The informant is a 77 year old retired anthropologist living in Portland Oregon. Her grandparents immigrated to the United States from the Kingdom of Bohemia (in the modern day Czech Republic) in the 1890’s to escape the economic turmoil within the country in that time period. She was born and grew up in Chicago, Illinois, and studied anthropology at Stanford University, during which time she became interested in learning more about the traditions of her heritage. She has on several occasions traveled to the Czech republic to visit relatives there.

Collector Analysis: This is an interesting legend, and provides an interesting counterpoint to the classic “Winter gift giving story”. Whereas most Christmas traditions involve giving gifts you your family and loved ones, the story of Saint Wenceslaus advocates giving to those people you don’t know who are in need, specifically the poor. Saint Wenceslaus is the Catholic patron saint of Bohemia, which is currently a region within the Czech Republic. This particular legend also shows the strong connection there was between the old European royalty and the Christian faith.

Customs
Life cycle
Old age
Rituals, festivals, holidays

Czech Funeral

“I went to a funeral recently for my Czech nanny who passed away recently. Hana practically raised me, so her death was very, very difficult for me. I thought that I wouldn’t even be able to handle going to the funeral, my emotions were so high. But it was unlike any funeral I have ever been to. Most funerals are miserable, everybody crying, everybody in black. They’re awful experiences, and I hope you never have to go to one. But this one was different. This one was exactly what I needed to help grieve. So it was actually a celebration of her life. Whenever anyone spoke, they were just to recall fun times they had had together. Her favorite music was playing. Everyone was wearing bright colors. The old and the young were all mingling and engaging with one another. It was beautiful. I think that’s how a lot of the world celebrates death, or at least they should. I think I heard someone say that it’s the Czech . . . or I guess Slavic people in general have a healthier outlook on death than most.”

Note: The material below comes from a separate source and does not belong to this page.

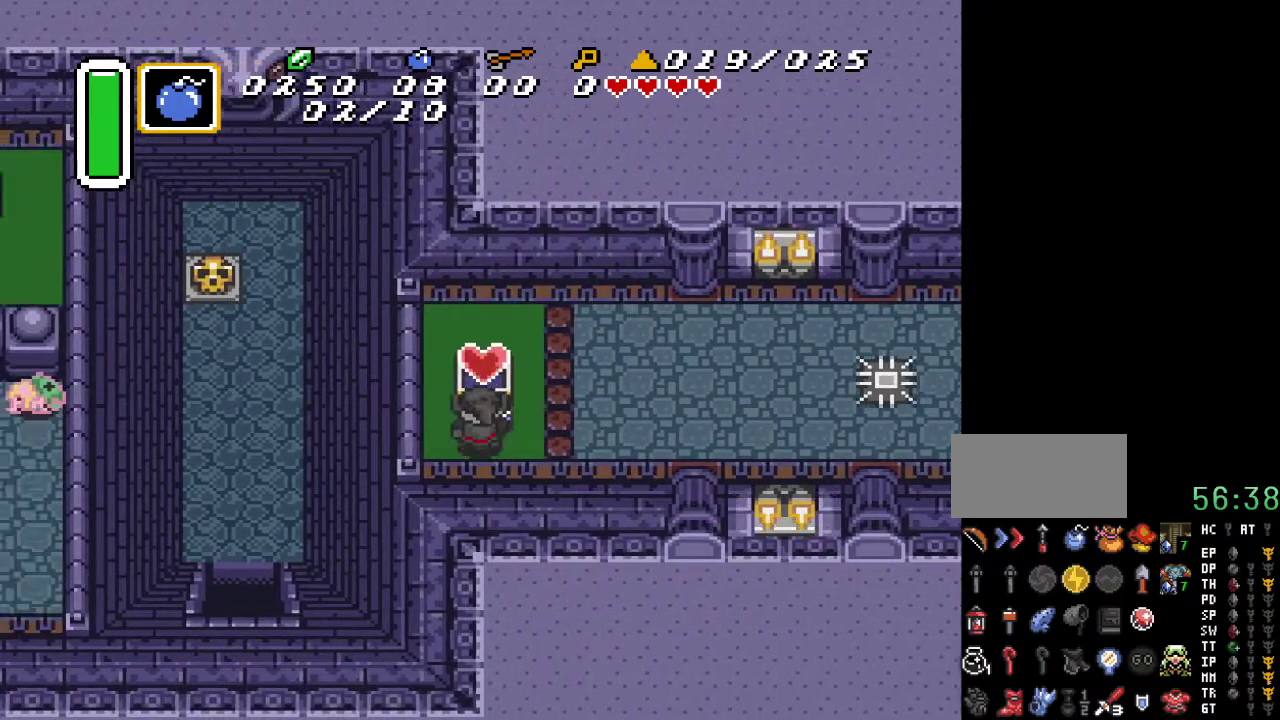
{"buttons": ["DPAD_RIGHT"], "events": [[283, "DPAD_RIGHT", "down"]]}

The informant has never lived outside of her hometown in Orange County. The experience was so novel to her that it began to represent much of her understanding of modern European culture, as she now believes that such funeral practices are more common in Europe. The informant really stressed the communion of the old and young at this funeral, as no one was segregated into groups based on age or gender. Given the deep Catholic and Eastern Orthodox traditions of the Baltic regions of Europe, such an funeral seems very uncharacteristic, given traditional Christian death rituals. Perhaps this informant’s experience is indicative of changing times in which, as she said, a healthier outlook on death has become the norm.